Brief -> Scan the data below and pick out the lines containing the word "belum".

┄┄┄┄┄┄┄┄┄┄┄┄┄┄┄┄┄┄┄┄

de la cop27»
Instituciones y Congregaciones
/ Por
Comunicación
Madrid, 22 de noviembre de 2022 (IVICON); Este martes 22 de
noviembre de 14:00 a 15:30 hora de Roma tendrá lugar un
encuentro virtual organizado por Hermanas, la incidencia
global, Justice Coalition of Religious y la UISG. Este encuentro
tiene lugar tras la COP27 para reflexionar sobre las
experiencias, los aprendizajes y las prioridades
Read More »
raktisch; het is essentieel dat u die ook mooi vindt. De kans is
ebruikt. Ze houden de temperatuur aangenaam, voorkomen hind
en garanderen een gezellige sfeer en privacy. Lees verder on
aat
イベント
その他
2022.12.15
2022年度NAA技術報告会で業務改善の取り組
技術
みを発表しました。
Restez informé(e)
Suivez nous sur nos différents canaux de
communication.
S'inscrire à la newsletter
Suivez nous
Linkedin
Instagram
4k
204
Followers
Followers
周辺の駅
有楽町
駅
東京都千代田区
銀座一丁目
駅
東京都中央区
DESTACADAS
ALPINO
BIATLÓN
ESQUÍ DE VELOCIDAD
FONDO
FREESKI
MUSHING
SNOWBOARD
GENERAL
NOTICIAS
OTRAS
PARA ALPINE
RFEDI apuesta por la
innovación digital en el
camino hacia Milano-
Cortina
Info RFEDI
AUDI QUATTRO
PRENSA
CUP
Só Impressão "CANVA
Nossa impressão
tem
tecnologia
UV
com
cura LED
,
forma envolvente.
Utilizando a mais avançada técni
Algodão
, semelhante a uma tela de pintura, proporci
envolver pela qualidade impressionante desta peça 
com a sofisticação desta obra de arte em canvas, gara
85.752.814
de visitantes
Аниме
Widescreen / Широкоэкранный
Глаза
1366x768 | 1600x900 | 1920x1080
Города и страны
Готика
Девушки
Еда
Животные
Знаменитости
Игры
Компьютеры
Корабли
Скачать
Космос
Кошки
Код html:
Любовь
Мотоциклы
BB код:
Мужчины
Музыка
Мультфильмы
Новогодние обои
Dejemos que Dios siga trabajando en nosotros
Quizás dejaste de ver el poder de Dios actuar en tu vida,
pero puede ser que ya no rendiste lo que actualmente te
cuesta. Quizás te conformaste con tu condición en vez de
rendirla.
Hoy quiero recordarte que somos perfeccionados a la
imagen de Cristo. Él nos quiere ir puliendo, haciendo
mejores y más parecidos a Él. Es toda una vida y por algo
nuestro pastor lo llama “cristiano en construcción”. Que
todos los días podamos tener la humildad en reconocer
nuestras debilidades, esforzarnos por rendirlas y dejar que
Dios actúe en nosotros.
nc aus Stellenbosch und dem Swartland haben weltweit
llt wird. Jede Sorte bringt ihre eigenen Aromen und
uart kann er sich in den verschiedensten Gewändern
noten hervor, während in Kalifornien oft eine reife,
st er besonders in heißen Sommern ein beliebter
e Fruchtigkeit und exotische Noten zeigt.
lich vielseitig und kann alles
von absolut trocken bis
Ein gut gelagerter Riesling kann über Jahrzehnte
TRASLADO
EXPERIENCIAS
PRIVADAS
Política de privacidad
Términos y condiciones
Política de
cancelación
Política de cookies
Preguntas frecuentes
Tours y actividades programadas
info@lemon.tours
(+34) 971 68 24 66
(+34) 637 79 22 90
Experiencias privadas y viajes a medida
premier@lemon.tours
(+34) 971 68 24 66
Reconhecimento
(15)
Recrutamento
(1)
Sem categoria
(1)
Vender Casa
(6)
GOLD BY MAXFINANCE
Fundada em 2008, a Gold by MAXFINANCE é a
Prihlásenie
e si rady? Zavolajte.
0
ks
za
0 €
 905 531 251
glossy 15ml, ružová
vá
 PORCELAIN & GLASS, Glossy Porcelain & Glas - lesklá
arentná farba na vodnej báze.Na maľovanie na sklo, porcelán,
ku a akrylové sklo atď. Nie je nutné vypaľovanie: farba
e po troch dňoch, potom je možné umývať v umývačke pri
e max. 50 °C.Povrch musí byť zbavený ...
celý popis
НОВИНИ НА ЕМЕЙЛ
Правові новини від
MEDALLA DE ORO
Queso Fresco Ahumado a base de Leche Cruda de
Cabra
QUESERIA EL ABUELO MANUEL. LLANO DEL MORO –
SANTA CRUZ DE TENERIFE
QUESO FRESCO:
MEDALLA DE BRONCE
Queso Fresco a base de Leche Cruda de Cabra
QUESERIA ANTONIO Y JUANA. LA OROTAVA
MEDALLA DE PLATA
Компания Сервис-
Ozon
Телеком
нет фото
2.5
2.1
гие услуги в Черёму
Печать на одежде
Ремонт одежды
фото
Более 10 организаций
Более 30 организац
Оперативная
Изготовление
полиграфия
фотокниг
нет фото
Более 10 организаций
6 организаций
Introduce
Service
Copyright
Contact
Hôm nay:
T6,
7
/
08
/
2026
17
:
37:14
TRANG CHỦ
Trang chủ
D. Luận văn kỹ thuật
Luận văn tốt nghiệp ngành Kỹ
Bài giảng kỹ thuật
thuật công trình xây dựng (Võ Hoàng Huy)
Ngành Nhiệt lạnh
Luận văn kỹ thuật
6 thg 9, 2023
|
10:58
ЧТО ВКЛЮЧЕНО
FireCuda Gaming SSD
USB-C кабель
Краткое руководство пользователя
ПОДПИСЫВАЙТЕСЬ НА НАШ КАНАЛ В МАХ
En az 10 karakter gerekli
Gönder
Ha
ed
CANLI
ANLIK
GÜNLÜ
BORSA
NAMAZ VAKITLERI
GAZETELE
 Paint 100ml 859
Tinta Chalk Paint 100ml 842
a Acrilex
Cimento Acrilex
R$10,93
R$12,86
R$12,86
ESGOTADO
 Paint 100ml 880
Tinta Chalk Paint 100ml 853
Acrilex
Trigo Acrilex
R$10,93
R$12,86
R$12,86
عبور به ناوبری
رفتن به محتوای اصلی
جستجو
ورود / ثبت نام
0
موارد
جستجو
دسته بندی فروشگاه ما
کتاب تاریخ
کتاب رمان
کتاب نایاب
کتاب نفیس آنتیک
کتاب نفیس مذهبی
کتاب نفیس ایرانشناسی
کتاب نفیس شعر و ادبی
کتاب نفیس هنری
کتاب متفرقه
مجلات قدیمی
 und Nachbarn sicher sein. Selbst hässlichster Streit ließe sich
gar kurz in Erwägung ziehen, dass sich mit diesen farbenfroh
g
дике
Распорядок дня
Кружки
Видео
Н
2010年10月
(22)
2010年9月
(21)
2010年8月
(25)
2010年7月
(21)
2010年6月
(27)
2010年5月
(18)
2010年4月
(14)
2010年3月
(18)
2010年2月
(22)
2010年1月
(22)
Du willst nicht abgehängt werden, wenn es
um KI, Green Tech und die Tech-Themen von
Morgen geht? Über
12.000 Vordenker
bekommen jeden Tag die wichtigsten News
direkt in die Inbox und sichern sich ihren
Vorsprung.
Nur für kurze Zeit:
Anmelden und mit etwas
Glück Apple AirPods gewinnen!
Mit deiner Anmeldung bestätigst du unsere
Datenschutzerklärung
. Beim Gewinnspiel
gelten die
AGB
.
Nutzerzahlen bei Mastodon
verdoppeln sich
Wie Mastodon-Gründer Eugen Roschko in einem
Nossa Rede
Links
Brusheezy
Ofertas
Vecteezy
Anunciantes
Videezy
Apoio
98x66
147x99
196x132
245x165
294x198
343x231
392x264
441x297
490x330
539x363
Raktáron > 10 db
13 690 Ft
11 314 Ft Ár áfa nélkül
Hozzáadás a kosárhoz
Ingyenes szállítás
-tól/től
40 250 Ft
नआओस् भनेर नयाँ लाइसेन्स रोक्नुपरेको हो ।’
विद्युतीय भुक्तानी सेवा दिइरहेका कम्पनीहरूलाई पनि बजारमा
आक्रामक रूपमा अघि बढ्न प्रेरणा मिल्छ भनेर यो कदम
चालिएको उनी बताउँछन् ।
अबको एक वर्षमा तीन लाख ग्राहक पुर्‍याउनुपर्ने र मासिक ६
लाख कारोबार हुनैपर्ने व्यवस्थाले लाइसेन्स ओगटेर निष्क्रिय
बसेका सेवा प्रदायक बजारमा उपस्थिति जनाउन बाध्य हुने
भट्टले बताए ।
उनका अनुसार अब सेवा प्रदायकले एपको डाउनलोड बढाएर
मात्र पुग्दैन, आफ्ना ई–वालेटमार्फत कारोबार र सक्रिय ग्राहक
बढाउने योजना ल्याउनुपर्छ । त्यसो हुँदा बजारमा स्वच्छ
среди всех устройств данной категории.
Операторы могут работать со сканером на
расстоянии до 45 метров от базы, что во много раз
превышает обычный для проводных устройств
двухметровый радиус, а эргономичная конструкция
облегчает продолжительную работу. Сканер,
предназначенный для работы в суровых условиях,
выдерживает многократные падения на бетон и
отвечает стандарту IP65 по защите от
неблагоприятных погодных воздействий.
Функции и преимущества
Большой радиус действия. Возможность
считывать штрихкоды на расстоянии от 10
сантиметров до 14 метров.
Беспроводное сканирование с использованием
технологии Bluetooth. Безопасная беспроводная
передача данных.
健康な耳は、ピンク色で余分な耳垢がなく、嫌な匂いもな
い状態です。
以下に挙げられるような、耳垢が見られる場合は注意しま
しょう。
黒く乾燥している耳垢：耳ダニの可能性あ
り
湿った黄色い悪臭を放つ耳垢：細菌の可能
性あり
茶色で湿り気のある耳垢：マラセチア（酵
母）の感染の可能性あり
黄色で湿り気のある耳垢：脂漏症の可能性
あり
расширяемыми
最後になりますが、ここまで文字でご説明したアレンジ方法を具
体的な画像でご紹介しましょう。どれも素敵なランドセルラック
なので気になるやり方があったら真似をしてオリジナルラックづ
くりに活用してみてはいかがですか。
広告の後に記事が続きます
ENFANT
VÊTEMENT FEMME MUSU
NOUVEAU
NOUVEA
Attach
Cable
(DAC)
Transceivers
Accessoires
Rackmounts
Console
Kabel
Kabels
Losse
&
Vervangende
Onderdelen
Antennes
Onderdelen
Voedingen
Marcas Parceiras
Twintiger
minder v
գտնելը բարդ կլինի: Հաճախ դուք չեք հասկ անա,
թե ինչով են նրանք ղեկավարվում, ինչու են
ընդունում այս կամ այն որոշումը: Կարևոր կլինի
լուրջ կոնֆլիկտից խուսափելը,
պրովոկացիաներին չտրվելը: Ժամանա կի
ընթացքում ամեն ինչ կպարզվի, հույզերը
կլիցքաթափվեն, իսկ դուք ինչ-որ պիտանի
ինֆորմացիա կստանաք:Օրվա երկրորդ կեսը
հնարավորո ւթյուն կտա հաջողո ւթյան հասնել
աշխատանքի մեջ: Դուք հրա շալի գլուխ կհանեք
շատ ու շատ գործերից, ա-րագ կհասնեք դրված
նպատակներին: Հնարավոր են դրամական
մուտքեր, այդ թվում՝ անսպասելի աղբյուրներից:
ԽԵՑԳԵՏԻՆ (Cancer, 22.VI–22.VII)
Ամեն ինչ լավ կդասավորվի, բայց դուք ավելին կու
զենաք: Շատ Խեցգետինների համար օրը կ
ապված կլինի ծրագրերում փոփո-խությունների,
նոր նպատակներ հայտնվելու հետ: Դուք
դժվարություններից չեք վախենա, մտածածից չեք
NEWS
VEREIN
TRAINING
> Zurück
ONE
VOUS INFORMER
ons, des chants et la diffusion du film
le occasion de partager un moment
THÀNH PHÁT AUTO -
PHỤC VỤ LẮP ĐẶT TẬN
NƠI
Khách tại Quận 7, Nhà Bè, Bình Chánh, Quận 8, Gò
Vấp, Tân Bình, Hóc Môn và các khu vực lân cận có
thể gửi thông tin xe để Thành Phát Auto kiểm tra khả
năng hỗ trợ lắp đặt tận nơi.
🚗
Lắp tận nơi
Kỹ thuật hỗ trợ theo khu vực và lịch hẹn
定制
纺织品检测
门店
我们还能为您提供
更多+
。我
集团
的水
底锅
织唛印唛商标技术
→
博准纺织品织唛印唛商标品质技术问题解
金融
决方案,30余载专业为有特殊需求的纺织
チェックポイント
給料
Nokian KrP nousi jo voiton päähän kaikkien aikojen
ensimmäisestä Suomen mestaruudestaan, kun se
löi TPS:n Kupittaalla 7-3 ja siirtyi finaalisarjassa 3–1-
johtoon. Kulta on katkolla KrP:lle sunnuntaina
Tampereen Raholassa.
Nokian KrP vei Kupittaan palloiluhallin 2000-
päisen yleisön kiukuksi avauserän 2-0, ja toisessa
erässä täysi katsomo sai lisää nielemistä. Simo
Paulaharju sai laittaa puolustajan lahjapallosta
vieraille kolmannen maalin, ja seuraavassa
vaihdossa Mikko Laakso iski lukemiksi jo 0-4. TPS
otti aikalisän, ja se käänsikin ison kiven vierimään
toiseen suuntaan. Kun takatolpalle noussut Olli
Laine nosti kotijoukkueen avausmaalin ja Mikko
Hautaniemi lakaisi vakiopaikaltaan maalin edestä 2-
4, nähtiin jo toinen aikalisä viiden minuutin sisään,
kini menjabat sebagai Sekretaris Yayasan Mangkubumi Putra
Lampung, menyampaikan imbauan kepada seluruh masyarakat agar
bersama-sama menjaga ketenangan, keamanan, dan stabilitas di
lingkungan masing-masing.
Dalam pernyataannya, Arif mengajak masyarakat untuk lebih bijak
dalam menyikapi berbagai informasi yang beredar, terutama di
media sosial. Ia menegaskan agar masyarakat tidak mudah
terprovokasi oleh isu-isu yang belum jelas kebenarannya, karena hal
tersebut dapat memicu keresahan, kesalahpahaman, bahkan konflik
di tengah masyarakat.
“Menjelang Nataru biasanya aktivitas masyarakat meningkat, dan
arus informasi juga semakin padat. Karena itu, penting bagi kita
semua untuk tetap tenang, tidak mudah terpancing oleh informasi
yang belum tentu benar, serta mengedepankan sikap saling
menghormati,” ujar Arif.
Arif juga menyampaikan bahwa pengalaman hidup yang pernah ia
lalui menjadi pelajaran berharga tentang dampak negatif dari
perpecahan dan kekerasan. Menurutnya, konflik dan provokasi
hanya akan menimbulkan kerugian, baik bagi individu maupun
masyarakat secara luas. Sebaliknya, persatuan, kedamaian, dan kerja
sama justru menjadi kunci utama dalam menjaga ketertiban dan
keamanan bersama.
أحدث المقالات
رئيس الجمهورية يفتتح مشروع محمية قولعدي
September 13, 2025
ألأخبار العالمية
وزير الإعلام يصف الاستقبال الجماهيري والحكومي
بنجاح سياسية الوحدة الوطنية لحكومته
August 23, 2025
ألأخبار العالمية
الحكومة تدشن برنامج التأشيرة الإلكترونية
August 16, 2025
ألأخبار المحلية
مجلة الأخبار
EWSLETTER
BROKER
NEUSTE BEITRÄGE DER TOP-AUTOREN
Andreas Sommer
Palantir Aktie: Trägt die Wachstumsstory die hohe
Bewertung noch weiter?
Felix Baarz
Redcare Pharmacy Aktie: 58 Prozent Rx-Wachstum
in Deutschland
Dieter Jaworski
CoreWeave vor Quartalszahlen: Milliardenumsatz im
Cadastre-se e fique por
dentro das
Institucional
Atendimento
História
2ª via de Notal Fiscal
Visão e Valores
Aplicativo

┄┄┄┄┄┄┄┄┄┄┄┄┄┄┄┄┄┄┄┄

Task output ->
terprovokasi oleh isu-isu yang belum jelas kebenarannya, karena hal
yang belum tentu benar, serta mengedepankan sikap saling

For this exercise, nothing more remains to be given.